Nutrition is a key part of physical health and is therefore fundamentally connected to mental health. Our Dietitian Cassie Hughes explains what you need to know and the healthy eating principles to follow.

St John of God Health Care dietitianPoor mental health significantly affects nutrition and the incidence of diet-related physical conditions. This can be through changes in self-care, medication effects on metabolism and digestive functions and the impact of stress on appetite and gastrointestinal symptoms. Conversely, nutrition and diet-related physical conditions can influence mental well-being both in day-to-day activities and through the ongoing burden of physical disease.

Improving nutrition is an important part of preventing or managing diet-conditions such as obesity, heart disease, diabetes, metabolic syndrome, malnutrition, constipation, osteoporosis and IBS. It also improves energy levels and is linked to improved concentration and memory. There is also developing research on the impact of gut health on cognitive functioning via the microbiota-gut interplay.

In Australia the field of nutrition in mental health is still undergoing research.

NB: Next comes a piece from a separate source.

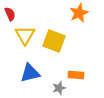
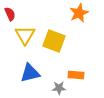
gray star: rotated 16 degrees clockwise
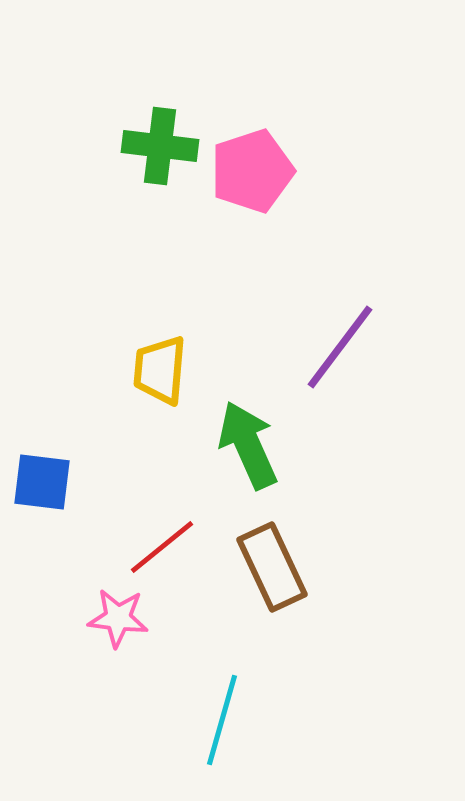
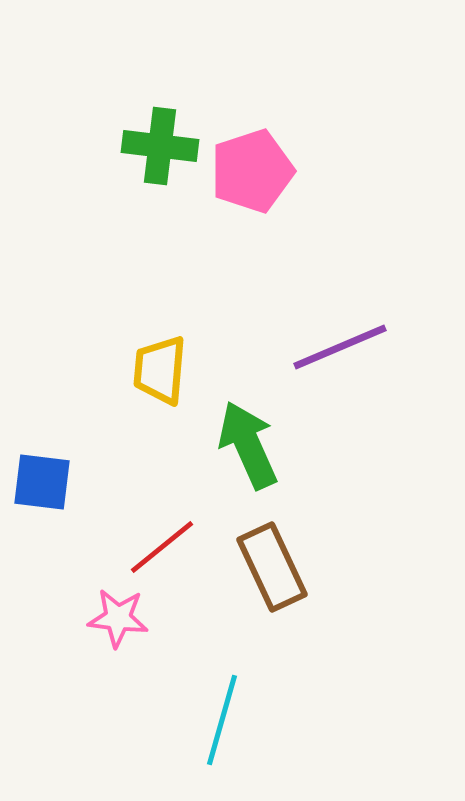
purple line: rotated 30 degrees clockwise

Presently that are studies on nutrition based interventions that have shown a positive impact of omega fatty acids, folate and magnesium in the treatment of depression.

Defining healthy eating

  • Healthy eating is not temporary - It is a lifelong way of eating to best meet your nutrient needs at different life stages
  • Healthy eating is not just for weight loss -It is about good health and wellbeing. Weight loss may occur as part of this but it should not be the solitary goal.
  • Healthy eating is not about restriction- It is about eating the best foods to nourish your body

Key principles of healthy eating

1. Eat regularly

2. Eat from all the food groups

3. Stay hydrated (with water)

4. Be organised

5. Be mindful

6. And most importantly…Enjoy!

Extra tips for National Nutrition Week

This year the focus is increasing vegetable intake.

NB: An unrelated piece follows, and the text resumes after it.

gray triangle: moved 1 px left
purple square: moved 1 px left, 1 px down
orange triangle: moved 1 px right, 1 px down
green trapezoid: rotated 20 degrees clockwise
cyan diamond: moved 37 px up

  • Vegetables don’t just need to be for lunch and dinner. Try adding vegetables to an omelette or smoothie at breakfast or having vegie sticks as a snack.
  • Vegetable soup is a great way to add in extra vegetables.
  • Replace half the meat in a meal with legumes (lentils/chickpeas/5 bean mix) or vegetables
  • When eating out order a side salad instead of chips

About Cassie Hughes

Cassie is an Accredited Practising Dietitian (APD) who recently joined St John of God Health Care at Burwood and Richmond supporting the physical health of patients at both hospitals.Before joining the hospitals, Cassie has spent the past three years working with adults with mild-severe developmental disabilities in specialist support living centres across Westmead, Rydalmere and North Ryde.Alongside this she has also been working as a private practise dietitian visiting community group homes for the nutritional management of individuals with developmental disability and traumatic brain injury.